Colouration patterns, specifically in males of G. galloti from Tenerife and La Palma and those from some populations of G. atlantica (Lanzarote and Fuerteventura), are particularly conspicuous (highly contrasting blue or green lateral spots) in comparison to other species of the genus (like G. bravoana and G. stehlini) and other lacertids (except, for example, P. algirus or T. lepidus). Moreover, the spectra of those lateral spots have a larger component in the ultraviolet range (300–400 nm) than that found in other lacertids. This coloration pattern had some influence during male intrasexual contests, but its functional significance in relation to habitat characteristics remains to be elucidated.

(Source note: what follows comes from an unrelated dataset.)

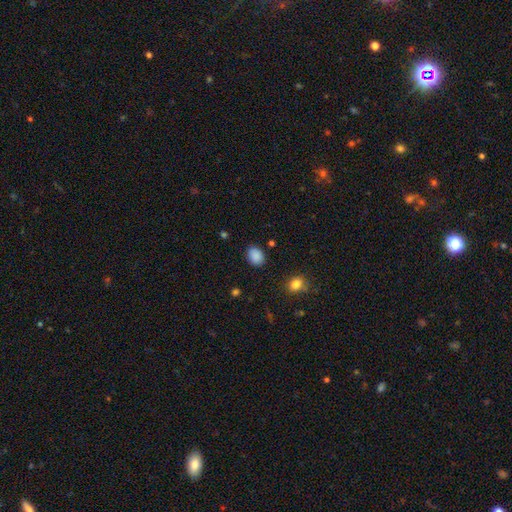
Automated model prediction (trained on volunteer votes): Morphology: type=smooth (88%); roundness=in between (61%); merging=none (84%).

The behaviour patterns of Gallotia show some convergence with those of many other lizard species, especially in male courtship patterns (gular inflation, body flattening and head bobs). Female neck biting by males during mating is similar to what happens in other lizard families but differs from that of other lacertids, in which males bite the female trunk skin.

Individuals of endangered G. simonyi could be trained to recognize models of local predators.

Author Contributions

Conceptualization, M.M.-B.; methodology, M.M.-B.; software, M.M.-B.; validation, M.M.-B. and M.L.B.-A.; formal analysis, M.M.-B. and M.L.B.-A.; investigation, M.M.-B. and M.L.B.-A.; resources, M.M.-B. and M.L.B.-A.; data curation, M.M.-B.; writing—original draft preparation, M.M.-B.; writing—review and editing, M.M.-B. and M.L.B.-A.; visualization, M.L.B.-A.; supervision, M.M.-B. and M.L.B.-A.; project administration, M.L.B.-A.; funding acquisition, none. All authors have read and agreed to the published version of the manuscript.

Funding

This research received no external funding.

Institutional Review Board Statement

Not applicable.

Informed Consent Statement

Not applicable.

Data Availability Statement

Restrictions apply to the availability of these data. Data were obtained directly from previous works published by authors and collaborators. Data reported in the current review are not deposited in any repository. However, specific data may be available from the authors on request.

Acknowledgments

The works, whose results we have summarized here, were performed (and published) together with several collaborators; they did not participate in this review but their collaboration is greatly acknowledged here and we include below their full names in chronological order of collaboration: Mónica Padrón-Fumero, Mª Teresa Alfonso-Martín, Wolfgang Bischoff, Gara Mesa-Avila, Miguel A. Rodríguez-Domínguez, Nieves R. Yanes-Marichal, Angel F. Francisco-Sánchez, Cristina Rivero-Suárez, Raoul Van Damme, Claribel González-Ortega, Enrique Font, Mª Mercedes Suárez-Rancel, Gisela Burunat-Pérez. Since 2018, statistical analyses have been performed by Mª Mercedes Suárez-Rancel and in previous works by the first author of the current review. We are also grateful for the infrastructure and logistic support of Universidad de La Laguna (Department of Animal Biology), during many years in which we performed most of the research whose results we review here. The Cabildos of El Hierro and La Gomera allowed us to perform measurements and experiments on the endangered G. simonyi and G. bravoana, respectively and funded during several years the investigations related to these species. We thank especially to Juan Pedro Pérez (in memoriam), Alfonso Quintero and Víctor González for their everyday maintenance labours on the first species and Gerardo Bethencourt on the second. The biologists Miguel A. Rodríguez-Domínguez and Sonia Plasencia helped us on bureaucratic efforts and assistance in Cabildos of El Hierro and La Gomera, respectively, and during our research stays in the islands.

Conflicts of Interest

The authors declare no conflict of interest. The only funders had no role in the design of the study; in the collection, analyses, or interpretation of data; in the writing of the manuscript; or in the decision to publish the results.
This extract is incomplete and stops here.